Nous commençons par une grappe de tomates cerises servies avec fromage de chèvre, huile fine et vinaigre balsamique vieilli. Les tomates ont été chauffées mais sont toujours crues. Elles conservent ainsi leur fermeté et la chaleur en rehausse la saveur. La touche de balsamique et le fromage fort et fin complètent parfaitement les tomates.

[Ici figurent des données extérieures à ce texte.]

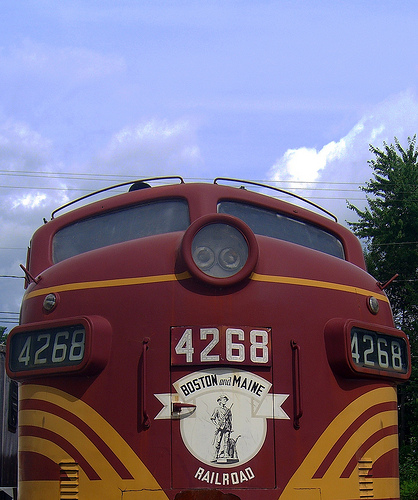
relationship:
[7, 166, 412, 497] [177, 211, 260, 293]
train has headlight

Une révélation du côté des minipieuvres grillées qui sont servies sur lit de pois chiches et légumes en dés. Elles sont tendres, croustillantes en surface et d’un délicieux goût grillé qui s’apparente à la meilleure cuisson sur BBQ. On nous dit que ces pieuvres de la grosseur d’un biscuit format régulier sont importées spécialement pour Table. En tout cas, elles font sur nous un effet boeuf. L’accompagnement de pois, tomates, céleri et échalote en dés est légèrement relevé d’huile et de vinaigre mais manque un peu de présence. J’ajoute un peu de fleur de sel, disponible sur chaque table, pour corriger la situation.
De nos trois premiers tapas, le trio de crevettes et calabrese, avec coulis de mangue et noix de coco, s’avère le plus prévisible. Les crevettes (importées) sont tendres et savoureuses, mais ni le léger piquant de la calabrese, ni le coulis aux fruits en font autre chose que de bonnes crevettes.
À mi-parcours
Nous voilà à mi-parcours de notre aventure. Un vin rouge de qualité annonce la transition. On nous sert un Château Chapelle Ségur, de Saint-Émilion, primé, malheureusement à la température de la pièce… Dommage. Une fraîcheur normale en aurait atténué les tanins bien présents et aurait bonifié son charme. Ce vin puissant sera néanmoins parfait pour accompagner le macaroni fromage et truffe qui atterrit sur notre table, avec le croustillant aux champignons et les pétoncles des îles de la Madeleine.
Nous dégustons immédiatement les quatre pétoncles servis sur coquille pendant que le goût du vin blanc perdure en bouche. Trois des pétoncles sont fort agréables, recouverts de chapelure japonaise (panko) mélangée à du beurre à l’ail. Mais le quatrième est trop cuit, un peu ferme et sec. De plus, le goût du caviar de poisson qui décore ces pétoncles a tendance à dominer. Mieux vaut les manger séparément.
Revenons au macaroni, qui déborde de saveur. Les lardons bien grillés et la sauce concentrée à base de bière blanche, avec une pointe de truffe, en rendent le goût bien équilibré, presque explosif. Voilà une variation étonnante et très réussie de ces pâtes classiques souvent apprêtées de façon banale.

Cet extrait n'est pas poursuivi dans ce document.